A phase-locked-loop (PLL)-based resonance tracking of the electrothermal cantilever needs a monotonic phase response excited by the resonance sensor. With a monotonic phase response, the PLL can lock the resonance phase (φ₀) at a specific frequency value, subsequently interpreted as the resonant frequency (f₀). PLL-based resonance tracking consists of three main elements, i.e., a phase detector, a controller, and a feedback system, formulated by a LabVIEW-based software code. The phase detector measures the phase between the actuation signal and the sensor’s output. This is achieved by measuring the time difference between the zero crossings of both signals. This time difference is proportional to the phase. Afterward, the controller uses the phase error to track the resonant frequency. As shown in Figure 10, the PLL locks the resonant frequency properly within three different cigarette smoke exposures. The resonant frequency decrement due to the cigarette-smoke-shoot collection is determined over a 10-min sampling period. A tracking rate of 0.5 Hz/s and a phase error of 0.0176° is exhibited by setting a gain of 1 in the AD2-PLL application, which leads to a standard error of 1.6 mHz for the stable-locked frequency. A comparison between the tracked resonant frequency and the identified resonant frequency of the optimized amplitude spectral obtained through the sweeper application is summarized in

Table 1. Comparison of the tracked resonant frequency versus frequency-sweeper-identified resonant frequency.

Smoke Exposure Condition	Sweeper (kHz)	PLL Tracking (kHz)	Deviation (Hz)
Initial	262.10	262.09	10
1st smoke	261.16	261.19	30
2nd smoke	259.90	259.88	20
3rd smoke	258.55	258.46	90

. Overall, the PLL can quite precisely lock or track the resonant frequency.

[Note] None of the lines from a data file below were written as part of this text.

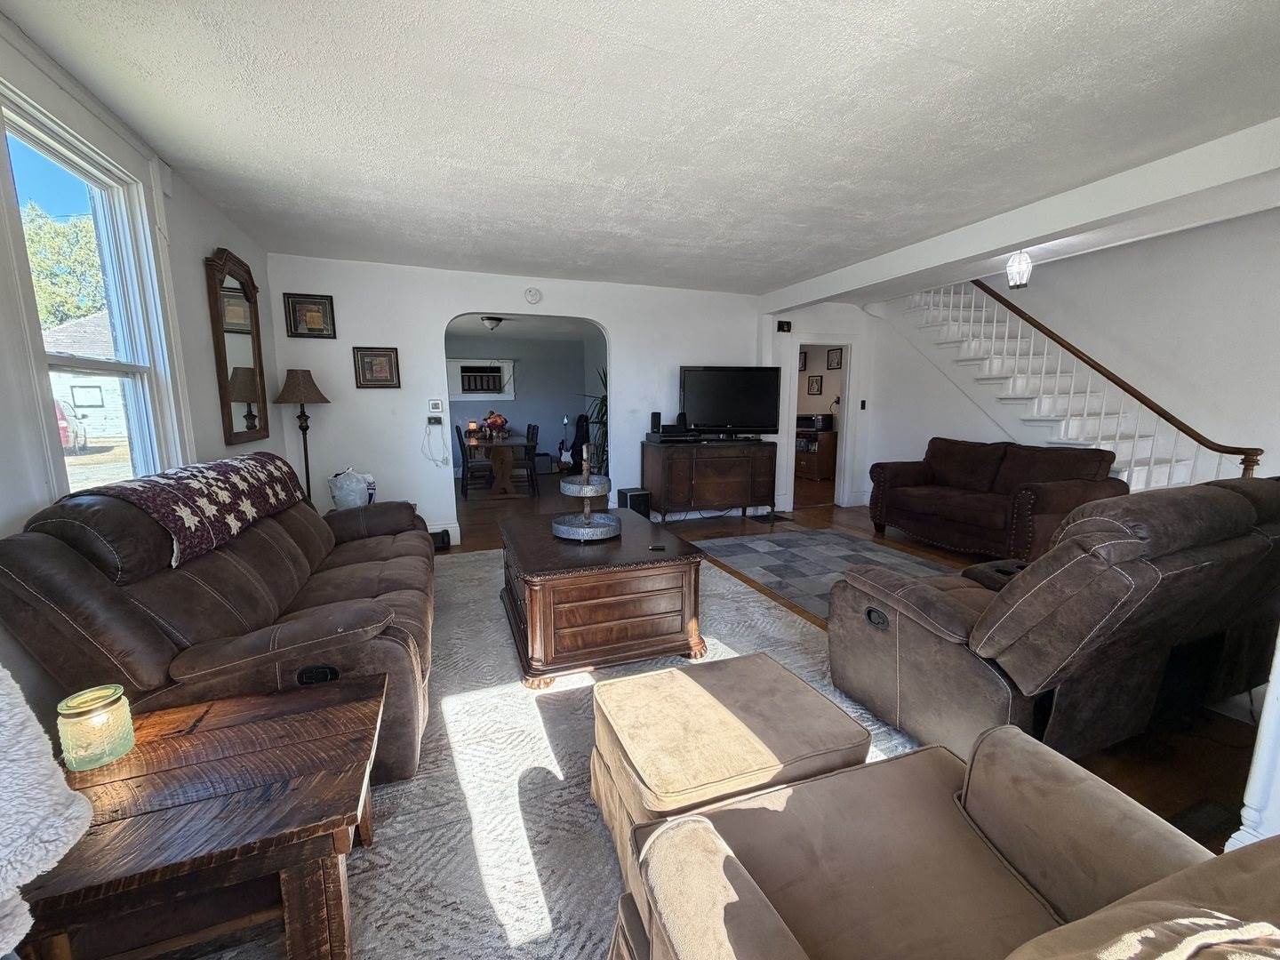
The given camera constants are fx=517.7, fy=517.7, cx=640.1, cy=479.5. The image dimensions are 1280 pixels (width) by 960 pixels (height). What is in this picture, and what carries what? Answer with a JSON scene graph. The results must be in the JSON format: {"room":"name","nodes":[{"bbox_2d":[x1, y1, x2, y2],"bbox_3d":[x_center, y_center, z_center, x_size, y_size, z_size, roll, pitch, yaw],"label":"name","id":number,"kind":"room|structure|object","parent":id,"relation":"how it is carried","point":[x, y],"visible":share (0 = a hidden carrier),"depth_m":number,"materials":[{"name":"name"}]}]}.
{"room":"living room","nodes":[
{"label":"living room","id":0,"kind":"room"},
{"bbox_2d":[0,661,95,959],"bbox_3d":[-1.214,0.439,0.643,0.655,1.070,0.640,3,9,17],"label":"white blanket","id":1,"kind":"object","parent":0,"point":[60,848],"visible":1,"depth_m":0.79,"materials":[{"name":"white fabric"}]},
{"bbox_2d":[0,13,280,690],"bbox_3d":[-1.855,-0.125,1.186,0.161,2.547,6.621,-3,9,-20],"label":"left wall","id":2,"kind":"structure","parent":0,"point":[211,245],"depth_m":2.48,"materials":[{"name":"white paint"}]},
{"bbox_2d":[0,84,182,496],"bbox_3d":[-2.247,-0.525,2.052,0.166,1.669,1.087,-3,9,-20],"label":"window","id":3,"kind":"structure","parent":2,"relation":"in","point":[52,154],"depth_m":2.20,"materials":[{"name":"glass"}]},
{"bbox_2d":[203,248,269,444],"bbox_3d":[-2.631,-0.860,3.418,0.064,1.221,0.711,-3,9,-20],"label":"wall mirror","id":4,"kind":"object","parent":2,"relation":"attached to","point":[252,342],"visible":0.99,"depth_m":3.36,"materials":[{"name":"brown mirror"}]},
{"bbox_2d":[262,253,769,547],"bbox_3d":[-0.380,-0.753,5.331,5.662,2.485,0.147,-3,9,-20],"label":"back wall","id":5,"kind":"structure","parent":0,"point":[449,302],"depth_m":4.71,"materials":[{"name":"white paint"}]},
{"bbox_2d":[282,292,336,338],"bbox_3d":[-2.678,-1.330,4.202,0.355,0.340,0.033,-3,9,-20],"label":"framed picture","id":6,"kind":"object","parent":5,"relation":"attached to","point":[306,318],"visible":0.99,"depth_m":4.20},
{"bbox_2d":[352,345,400,387],"bbox_3d":[-2.277,-0.967,4.462,0.349,0.341,0.032,-3,9,-20],"label":"framed picture","id":7,"kind":"object","parent":5,"relation":"attached to","point":[377,356],"visible":0.99,"depth_m":4.45,"materials":[{"name":"brown wood"}]},
{"bbox_2d":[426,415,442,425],"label":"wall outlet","id":8,"kind":"object","parent":5,"relation":"attached to","point":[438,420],"visible":0.99,"depth_m":4.73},
{"bbox_2d":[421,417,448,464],"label":"power cord","id":9,"kind":"object","parent":8,"relation":"hanging from","point":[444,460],"visible":0.98,"depth_m":4.76,"materials":[{"name":"plastic"}]},
{"bbox_2d":[427,399,443,414],"bbox_3d":[-1.884,-0.673,4.750,0.116,0.130,0.028,-3,9,-20],"label":"thermostat","id":10,"kind":"object","parent":5,"relation":"attached to","point":[438,407],"visible":0.99,"depth_m":4.74,"materials":[{"name":"white"}]},
{"bbox_2d":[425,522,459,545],"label":"baseboard","id":11,"kind":"structure","parent":5,"relation":"attached to","point":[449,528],"depth_m":4.82,"materials":[{"name":"white paint"}]},
{"bbox_2d":[523,286,542,303],"bbox_3d":[-1.014,-1.743,4.889,0.150,0.153,0.045,-3,9,-20],"label":"smoke detector","id":12,"kind":"object","parent":5,"relation":"attached to","point":[533,294],"visible":0.98,"depth_m":4.87,"materials":[{"name":"white"}]},
{"bbox_2d":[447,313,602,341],"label":"dining room ceiling","id":13,"kind":"structure","parent":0,"point":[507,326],"depth_m":7.94,"materials":[{"name":"white paint"}]},
{"bbox_2d":[480,315,504,330],"bbox_3d":[-2.054,-2.173,7.214,0.315,0.154,0.316,-3,9,-20],"label":"ceiling light","id":14,"kind":"object","parent":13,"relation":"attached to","point":[492,321],"visible":0.98,"depth_m":7.13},
{"bbox_2d":[449,328,601,475],"bbox_3d":[-2.636,-1.346,9.404,4.223,2.448,0.143,-3,9,-20],"label":"dining room wall","id":15,"kind":"structure","parent":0,"point":[517,407],"depth_m":9.51,"materials":[{"name":"paint"}]},
{"bbox_2d":[446,358,516,399],"bbox_3d":[-2.821,-1.744,9.082,1.243,0.731,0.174,-3,9,-20],"label":"window","id":16,"kind":"structure","parent":15,"relation":"in","point":[462,396],"depth_m":9.07,"materials":[{"name":"white"}]},
{"bbox_2d":[0,0,1279,295],"bbox_3d":[0.754,-1.602,2.512,5.976,0.115,6.843,-3,9,-20],"label":"ceiling","id":17,"kind":"structure","parent":0,"point":[644,41],"depth_m":2.11,"materials":[{"name":"white paint"}]},
{"bbox_2d":[1005,248,1033,288],"bbox_3d":[2.902,-1.649,3.967,0.173,0.347,0.171,-3,9,-20],"label":"pendant light","id":18,"kind":"object","parent":17,"relation":"hanging from","point":[1024,261],"visible":0.98,"depth_m":3.94,"materials":[{"name":"white"}]},
{"bbox_2d":[760,115,1279,309],"bbox_3d":[2.377,-1.660,3.601,0.249,0.194,5.042,-3,9,-20],"label":"ceiling beam","id":19,"kind":"structure","parent":17,"relation":"attached to","point":[1048,227],"depth_m":2.95,"materials":[{"name":"white paint"}]},
{"bbox_2d":[797,350,808,370],"bbox_3d":[2.868,-2.103,9.260,0.035,0.305,0.247,-3,9,-20],"label":"picture frame","id":20,"kind":"object","parent":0,"point":[804,366],"visible":0.65,"depth_m":9.21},
{"bbox_2d":[806,374,823,394],"bbox_3d":[3.056,-1.634,9.075,0.038,0.343,0.350,-3,9,-20],"label":"picture frame","id":21,"kind":"object","parent":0,"point":[817,380],"visible":0.99,"depth_m":9.05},
{"bbox_2d":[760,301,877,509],"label":"doorway wall","id":22,"kind":"structure","parent":0,"point":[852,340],"depth_m":6.21,"materials":[{"name":"white paint"}]},
{"bbox_2d":[776,319,791,332],"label":"picture","id":23,"kind":"object","parent":22,"relation":"attached to","point":[780,326],"visible":0.99,"depth_m":5.83,"materials":[{"name":"black"}]},
{"bbox_2d":[784,339,854,509],"bbox_3d":[2.179,-0.817,6.264,0.912,2.265,0.650,-3,9,-20],"label":"doorway","id":24,"kind":"object","parent":22,"relation":"in","point":[844,342],"visible":0.64,"depth_m":6.30,"materials":[{"name":"white paint"}]},
{"bbox_2d":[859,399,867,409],"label":"light switch","id":25,"kind":"object","parent":22,"relation":"attached to","point":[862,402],"visible":0.98,"depth_m":6.23,"materials":[{"name":"black plastic"}]},
{"bbox_2d":[825,348,843,369],"bbox_3d":[3.329,-2.044,8.879,0.027,0.312,0.333,-3,9,-20],"label":"picture","id":26,"kind":"object","parent":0,"point":[830,361],"visible":0.98,"depth_m":8.87,"materials":[{"name":"black wood"}]},
{"bbox_2d":[426,471,1267,853],"bbox_3d":[0.435,0.649,4.740,7.956,0.109,9.966,-3,9,-20],"label":"floor","id":27,"kind":"structure","parent":0,"point":[1124,772],"depth_m":2.64,"materials":[{"name":"brown wood"}]},
{"bbox_2d":[272,368,333,506],"bbox_3d":[-2.643,-0.111,4.129,0.376,1.517,0.379,-3,9,-20],"label":"floor lamp","id":28,"kind":"object","parent":27,"relation":"on","point":[306,455],"visible":0.8,"depth_m":4.00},
{"bbox_2d":[328,467,375,508],"bbox_3d":[-2.254,0.077,4.064,0.353,0.371,0.320,-3,9,-20],"label":"plastic bag","id":29,"kind":"object","parent":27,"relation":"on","point":[346,499],"visible":0.87,"depth_m":3.96,"materials":[{"name":"white plastic"}]},
{"bbox_2d":[429,528,451,551],"bbox_3d":[-1.816,0.532,4.609,0.207,0.156,0.212,-3,9,-20],"label":"black box","id":30,"kind":"object","parent":27,"relation":"on","point":[444,531],"visible":0.5,"depth_m":4.56,"materials":[{"name":"black plastic"}]},
{"bbox_2d":[456,423,491,498],"bbox_3d":[-2.283,-0.258,7.185,0.449,0.939,0.427,-3,9,-20],"label":"dining chair","id":31,"kind":"object","parent":27,"relation":"on","point":[462,450],"visible":0.87,"depth_m":7.02,"materials":[{"name":"wood"}]},
{"bbox_2d":[463,433,536,499],"bbox_3d":[-2.120,-0.245,7.741,0.879,0.748,2.059,-3,9,-20],"label":"dining table","id":32,"kind":"object","parent":27,"relation":"on","point":[512,442],"visible":0.78,"depth_m":7.04,"materials":[{"name":"brown wood"}]},
{"bbox_2d":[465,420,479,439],"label":"candle","id":33,"kind":"object","parent":32,"relation":"on","point":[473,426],"visible":0.9,"depth_m":7.56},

Referring to the frequency-sweeper result, the average deviation of the tracked frequency under the initial state and after three instances of smoke exposure is about 37.5 Hz. It leads to a quite small error measurement of ~14%. To enhance the precision of the locking process, several strategies may be employed, including parameter adjustment within the PLL control system, optimization of the PLL control algorithm, and attenuation of noise through the application of electronic filtering.

Furthermore, to transpose the resonance shift to the smoke particle-mass-concentration regime, we employ a calibration factor of 500 (µg·min)/(m³·Hz) [9]. The full-square-red line in Figure 10 indicates that the appearance of three instances of smoke exposure can be visualized. Particle mass concentrations of ~24 mg/m³, ~31 mg/m³, and ~47 mg/m³ are the highest concentrations of the first, second, and third of cigarette smoke exposure, respectively. Overall, the average deviation of the mass concentration is identified at ~6.5 mg/m³, in which the higher deviation values mainly occurred when the smoke concentration was increased. The relative humidity and temperature also increase when the smoke concentration rises. Hence, the fluctuations in relative humidity and temperature expected during smoke exposure, i.e., 10.4% and 0.5 °C, respectively, are fathomedto have a prominent effect on the sensor’s accuracy. Additionally, if we consider the deviation of 37.5 Hz between the frequency-sweeper and PLL in the resonance state determination, this deviation corresponds to a mass concentration of approximately 1.9 mg/m³.

5. Conclusions

The presented parasitic de-embedding scheme works out properly with the reversing phase responses caused by the crosstalk between the heating resistor and the piezoresistor of an electrothermal-piezoresistive-cantilever sensor. This scheme has become a practical approach for mitigating the asymmetric spectral line shape generated by cantilever sensors. It provides a kind of adaptive subtraction of a replica of the crosstalk effect that yields a stable monotonic phase response and demonstrates good frequency tracking. Moreover, since the optimization process is independent of sensor properties, this approach is also flexible and valid for other resonant sensors (e.g., piezoelectric-/capacitive-based sensors). In unstable environmental conditions, a periodic spectral sweep (using the frequency-sweeper application) ensures that the sensor and the subtraction spectra are maintained in their optimized configurations.